At this stage I decided to forget about the taller pinon pines in the reference image, feeling they would create a distractive border on the sides of the painting.

Step 7

The sky color was never intended to be left as thin washes – the thicker strokes were applied with lots of textured brush stroke movement and color gradation from darker blue at the top to lighter greenish blue near the mountains.

With Rosemary & Co Series 279 Extra Long Flat sizes 4 and 6 the finishing details topped off the sagebrush with thick rich orangish yellow middle values and bright Cad Lemon and white highlights.

Using a Rosemary Series 272 Round size 6 I broke up the mountains’ snowy peaks – I tried to keep the value and color shifts very subtle because the distance and size of the mountains meant the details would be mostly obscured.

Unfortunately, in my desire to maintain the Peaks’ iconic presence, I got carried away and lost the strength and naturalism of simplicity with too many details.

So, after floundering for a while trying to save all that work and paint I spent so much time manipulating, I took my palette knife and did what I should have done half an hour earlier – I scraped the right half of the mountains off and started over.

Step 8

Besides scaping off the snow, I also simplified the base of the mountains by taking a large bristle brush and layering a light lavender color over most of the previous work.

At about the time I thought I had finally achieved the feeling in the mountains I had hoped for, Kristie paid me a visit and told me “where the lavender and the snow meet they form a line that cuts the painting in half – you’re going to have to make the mountains bigger”.


Fortunately, I pondered it for a while and had a happy thought come to me – “I don’t need to completely rework the mountains, I can simply add more snow and lower that offending line”.

After reworking the bluffs with extra blue color to emphasize the distance, and layering some green tinted color over some of the foreground rocks to tone down their warmth, I put on my parka and plunged back into the snow again.

Step 9

You can see that I didn’t pull the snow all the way down in a uniform line across the bottom of the mountains – I varied the height of the snow quite a bit to break up any line that might distract the viewer or put undue attention on the middle-of-the-painting placement of the mountain range.

I also got rid of most of the shadow shape on the left of the foreground area and increased the size of the lake.

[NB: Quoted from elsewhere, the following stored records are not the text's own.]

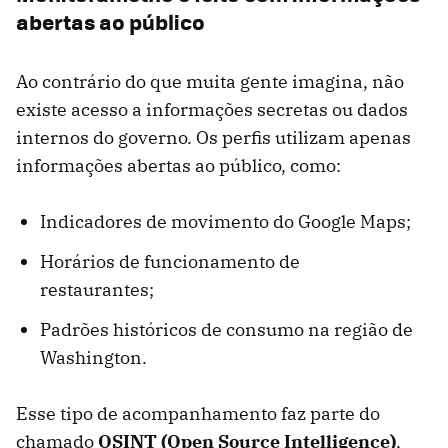
abertas ao público
Ao contrário do que muita gente imagina, não
existe acesso a informações secretas ou dados
internos do governo. Os perfis utilizam apenas
informações abertas ao público, como:
Indicadores de movimento do Google Maps;
Horários de funcionamento de
restaurantes;
Padrões históricos de consumo na região de
Washington.
Esse tipo de acompanhamento faz parte do
chamado
OSINT (Open Source Intelligence)
,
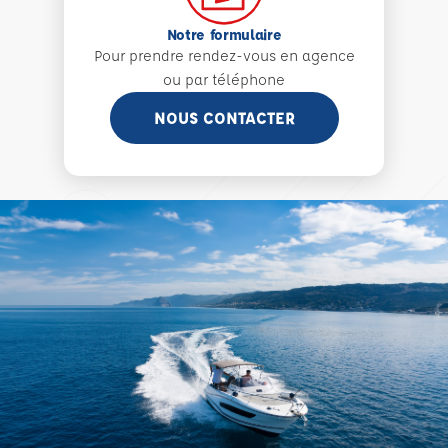
Notre formulaire
Pour prendre rendez-vous en agence
ou par téléphone
NOUS CONTACTER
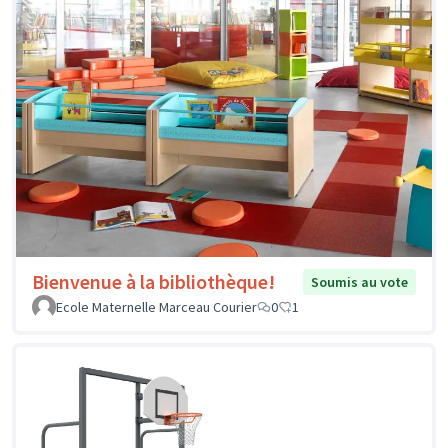
Bienvenue à la bibliothèque!
Soumis au vote
Ecole Maternelle Marceau Courier
0
1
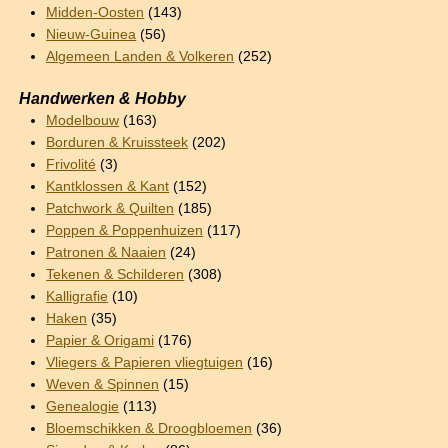
Midden-Oosten
(143)
Nieuw-Guinea
(56)
Algemeen Landen & Volkeren
(252)
Handwerken & Hobby
Modelbouw
(163)
Borduren & Kruissteek
(202)
Frivolité
(3)
Kantklossen & Kant
(152)
Patchwork & Quilten
(185)
Poppen & Poppenhuizen
(117)
Patronen & Naaien
(24)
Tekenen & Schilderen
(308)
Kalligrafie
(10)
Haken
(35)
Papier & Origami
(176)
Vliegers & Papieren vliegtuigen
(16)
Weven & Spinnen
(15)
Genealogie
(113)
Bloemschikken & Droogbloemen
(36)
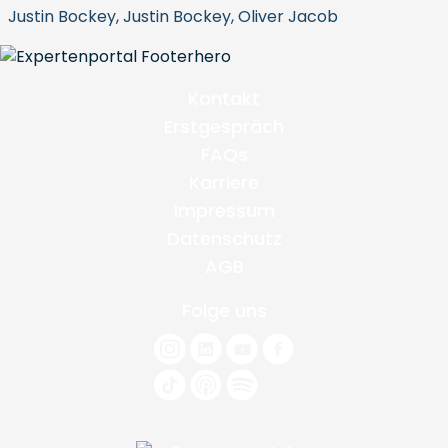
Justin Bockey, Justin Bockey, Oliver Jacob
Kontakt
Erstgespräch
FAQs
Karriere
Impressum
Datenschutz
AGB
Folge uns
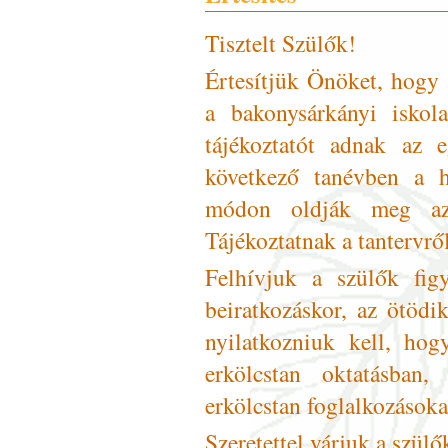
Tisztelt Szülők!
Értesítjük Önöket, hogy 
a bakonysárkányi iskol
tájékoztatót adnak az 
következő tanévben a hi
módon oldják meg az 
Tájékoztatnak a tantervrő
Felhívjuk a szülők fig
beiratkozáskor, az ötödi
nyilatkozniuk kell, hog
erkölcstan oktatásban,
erkölcstan foglalkozásokat
Szeretettel várjuk a szülő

I did pay close attention to the shape of the lake to make sure I didn’t entirely mimic the shape of the mountain.

Thick horizontal brush strokes created the semblance of wind rippling across the surface of the lake.

The little touches of red in the distant shoreline were to help tie the fore and middle ground together and create a bridge for the viewer to cross the lake to the mountains beyond.

I probably got a bit carried away with some of the detail in the foreground rocks and plants, but it sure was fun creating them. The splashes of red from the Indian Paintbrush flowers are pure joy for me, especially placed next to a complimentary green color.

The Spanish Peaks 6×8 oil painting by Bill Inman

I’ll enjoy looking at the rocks in the foreground for a while and then probably simplify them a little more so the attention is directed strongly to the mountains. Maybe just a slight lightening of the dark front shadows.


What do you think is most important when you create smaller paintings of iconic subject like the Spanish Peaks?